Is this easily repairable and who should I contact for repair?
It's a fairly easy repair, but you'll need a scrap A2 to cannibalise for parts. They're fairly easy to come by and cheap on auction websites as so many A2's have broken.
What you need is the complete LCD top-plate assembly as trying to refasten the mode switch is a waste of time if the spindle is broken..
To remove it from the donor camera, remove the neck strap from the camera handgrip. Now open the battery cover and undo the screw at the far end of the battery chamber: you'll need a long precision cross-head screwdriver to do this and preferably a magnetic one to withdraw the screw and subsequently replace it. Next, look at the back of the camera, just above and to the left of the power button is another screw; remove it.

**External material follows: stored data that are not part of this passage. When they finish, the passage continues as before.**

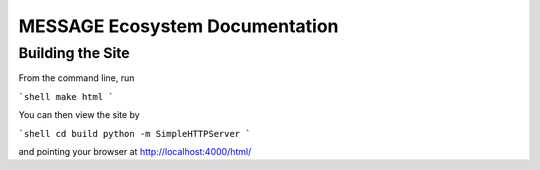 MESSAGE Ecosystem Documentation
===============================

Building the Site
-----------------

From the command line, run

```shell
make html
```

You can then view the site by

```shell
cd build
python -m SimpleHTTPServer
```

and pointing your browser at http://localhost:4000/html/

Now earth yourself with an earthing wrist strap available from any electronics store and most computer components stores as you're going to be in contact with microelectronics and you don't want to fry them with static discharge.
The panel should now lift: as you do so there are two flexible printed circuit boards to detach and one small plug. Using a pair of tweezers, or the blade of a flat precision screwdriver, ease the plug out, DO NOT just pull on the wire. The two flexible pcb's can be gently pulled from their holders, but a better way to do so is to release the clamps holding them in: the narrow, rearmost one uses a clamp which slides rearwards and the wider frontmost pcb uses a clamp which hinges upwards. The first type of clamp is black (in contrast to the white socket) and using a flat tipped 1mm screwdriver at the edges of it you can easily pop it backwards, the other one is normally blue, but can be yellow and simply flips upwards to release.

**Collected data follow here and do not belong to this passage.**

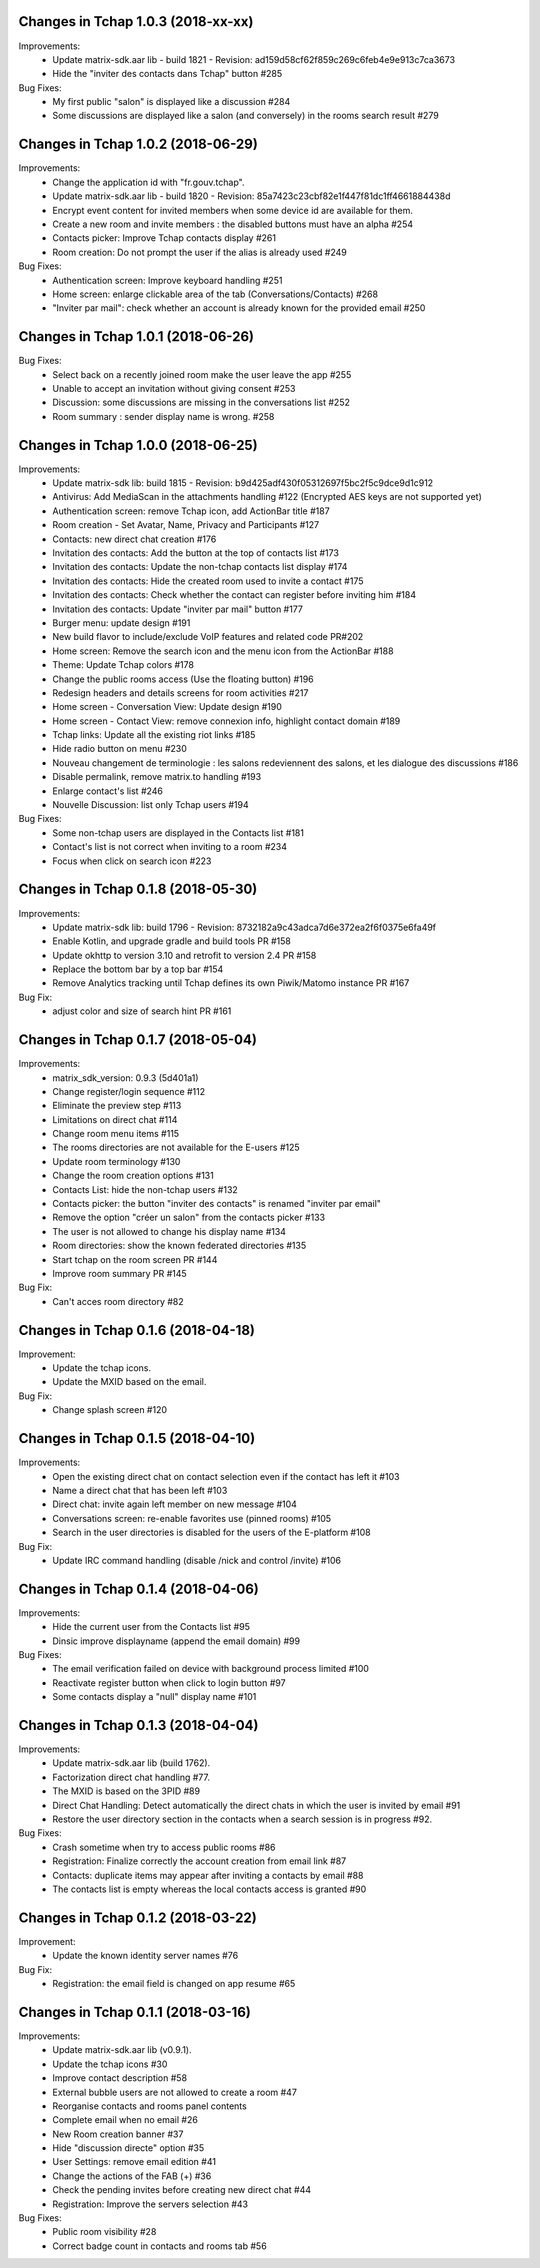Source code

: Changes in Tchap 1.0.3 (2018-xx-xx)
===================================================

Improvements:
 * Update matrix-sdk.aar lib - build 1821 - Revision: ad159d58cf62f859c269c6feb4e9e913c7ca3673
 * Hide the "inviter des contacts dans Tchap" button #285

Bug Fixes:
 * My first public "salon" is displayed like a discussion #284
 * Some discussions are displayed like a salon (and conversely) in the rooms search result #279

Changes in Tchap 1.0.2 (2018-06-29)
===================================================

Improvements:
 * Change the application id with "fr.gouv.tchap".
 * Update matrix-sdk.aar lib - build 1820 - Revision: 85a7423c23cbf82e1f447f81dc1ff4661884438d
 * Encrypt event content for invited members when some device id are available for them.
 * Create a new room and invite members : the disabled buttons must have an alpha #254
 * Contacts picker: Improve Tchap contacts display #261
 * Room creation: Do not prompt the user if the alias is already used #249

Bug Fixes:
 * Authentication screen: Improve keyboard handling #251
 * Home screen: enlarge clickable area of the tab (Conversations/Contacts) #268
 * "Inviter par mail": check whether an account is already known for the provided email #250

Changes in Tchap 1.0.1 (2018-06-26)
===================================================
 
Bug Fixes:
 * Select back on a recently joined room make the user leave the app #255
 * Unable to accept an invitation without giving consent #253
 * Discussion: some discussions are missing in the conversations list #252
 * Room summary : sender display name is wrong. #258

Changes in Tchap 1.0.0 (2018-06-25)
===================================================
 
Improvements:
 * Update matrix-sdk lib: build 1815 - Revision: b9d425adf430f05312697f5bc2f5c9dce9d1c912
 * Antivirus: Add MediaScan in the attachments handling #122 (Encrypted AES keys are not supported yet)
 * Authentication screen: remove Tchap icon, add ActionBar title #187
 * Room creation - Set Avatar, Name, Privacy and Participants #127
 * Contacts: new direct chat creation #176
 * Invitation des contacts: Add the button at the top of contacts list #173
 * Invitation des contacts: Update the non-tchap contacts list display #174
 * Invitation des contacts: Hide the created room used to invite a contact #175
 * Invitation des contacts: Check whether the contact can register before inviting him #184
 * Invitation des contacts: Update "inviter par mail" button #177
 * Burger menu: update design #191
 * New build flavor to include/exclude VoIP features and related code PR#202
 * Home screen: Remove the search icon and the menu icon from the ActionBar #188
 * Theme: Update Tchap colors #178
 * Change the public rooms access (Use the floating button) #196
 * Redesign headers and details screens for room activities #217
 * Home screen - Conversation View: Update design #190
 * Home screen - Contact View: remove connexion info, highlight contact domain #189
 * Tchap links: Update all the existing riot links #185
 * Hide radio button on menu #230
 * Nouveau changement de terminologie : les salons redeviennent des salons, et les dialogue des discussions #186
 * Disable permalink, remove matrix.to handling #193
 * Enlarge contact's list #246
 * Nouvelle Discussion: list only Tchap users #194
 
Bug Fixes:
 * Some non-tchap users are displayed in the Contacts list #181
 * Contact's list is not correct when inviting to a room #234
 * Focus when click on search icon #223

Changes in Tchap 0.1.8 (2018-05-30)
===================================================
 
Improvements:
 * Update matrix-sdk lib: build 1796 - Revision: 8732182a9c43adca7d6e372ea2f6f0375e6fa49f
 * Enable Kotlin, and upgrade gradle and build tools PR #158
 * Update okhttp to version 3.10 and retrofit to version 2.4 PR #158
 * Replace the bottom bar by a top bar #154
 * Remove Analytics tracking until Tchap defines its own Piwik/Matomo instance PR #167
 
Bug Fix:
 * adjust color and size of search hint PR #161

Changes in Tchap 0.1.7 (2018-05-04)
===================================================
 
Improvements:
 * matrix_sdk_version: 0.9.3 (5d401a1)
 * Change register/login sequence #112
 * Eliminate the preview step #113
 * Limitations on direct chat #114
 * Change room menu items #115
 * The rooms directories are not available for the E-users #125
 * Update room terminology #130
 * Change the room creation options #131
 * Contacts List: hide the non-tchap users #132
 * Contacts picker: the button "inviter des contacts" is renamed "inviter par email"
 * Remove the option "créer un salon" from the contacts picker #133
 * The user is not allowed to change his display name #134
 * Room directories: show the known federated directories #135
 * Start tchap on the room screen PR #144
 * Improve room summary PR #145
 
Bug Fix:
 * Can't acces room directory #82

Changes in Tchap 0.1.6 (2018-04-18)
===================================================
 
Improvement:
 * Update the tchap icons.
 * Update the MXID based on the email.
 
Bug Fix:
 * Change splash screen #120
 
Changes in Tchap 0.1.5 (2018-04-10)
===================================================
 
Improvements:
 * Open the existing direct chat on contact selection even if the contact has left it #103
 * Name a direct chat that has been left #103
 * Direct chat: invite again left member on new message #104
 * Conversations screen: re-enable favorites use (pinned rooms) #105
 * Search in the user directories is disabled for the users of the E-platform #108
 
Bug Fix:
 * Update IRC command handling (disable /nick and control /invite) #106

Changes in Tchap 0.1.4 (2018-04-06)
===================================================
 
Improvements:
 * Hide the current user from the Contacts list #95
 * Dinsic improve displayname (append the email domain) #99
 
Bug Fixes:
 * The email verification failed on device with background process limited #100
 * Reactivate register button when click to login button #97
 * Some contacts display a "null" display name #101

Changes in Tchap 0.1.3 (2018-04-04)
===================================================
 
Improvements:
 * Update matrix-sdk.aar lib (build 1762).
 * Factorization direct chat handling #77.
 * The MXID is based on the 3PID #89
 * Direct Chat Handling: Detect automatically the direct chats in which the user is invited by email #91
 * Restore the user directory section in the contacts when a search session is in progress #92.
 
Bug Fixes:
 * Crash sometime when try to access public rooms #86
 * Registration: Finalize correctly the account creation from email link #87
 * Contacts: duplicate items may appear after inviting a contacts by email #88
 * The contacts list is empty whereas the local contacts access is granted #90

Changes in Tchap 0.1.2 (2018-03-22)
===================================================
 
Improvement:
 * Update the known identity server names #76
 
Bug Fix:
 * Registration: the email field is changed on app resume #65

Changes in Tchap 0.1.1 (2018-03-16)
===================================================
 
Improvements:
 * Update matrix-sdk.aar lib (v0.9.1).
 * Update the tchap icons #30
 * Improve contact description #58
 * External bubble users are not allowed to create a room #47
 * Reorganise contacts and rooms panel contents
 * Complete email when no email #26
 * New Room creation banner #37
 * Hide "discussion directe" option #35
 * User Settings: remove email edition #41
 * Change the actions of the FAB (+) #36
 * Check the pending invites before creating new direct chat #44
 * Registration: Improve the servers selection #43
 
Bug Fixes:
 * Public room visibility #28
 * Correct badge count in contacts and rooms tab #56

You can now completely lift off the panel complete with the mode switch.
Now do the same with your broken camera; it's much easier now that you know what to expect!
Refitting is in reverse order, take care that you don't bend the flexible pcb's any further than you need to when refitting them and be careful to reclamp them by pushing the hinged clamp downwards and sliding the other clamp in until it clicks on both sides. The miniature plug can be a bit fiddly and it's designed to only go in the right way up. refit the screw adjacent to the power button. The most awkward bit is refitting the tiny screw inside the battery chamber so just be patient with it and persevere, and don't fit it until you've checked that the camera is working correctly.
If you've done everything correctly then pat yourself on the back. If anything is not working then you've not fastened one of the pcb's or the plug correctly and will need to do the job again.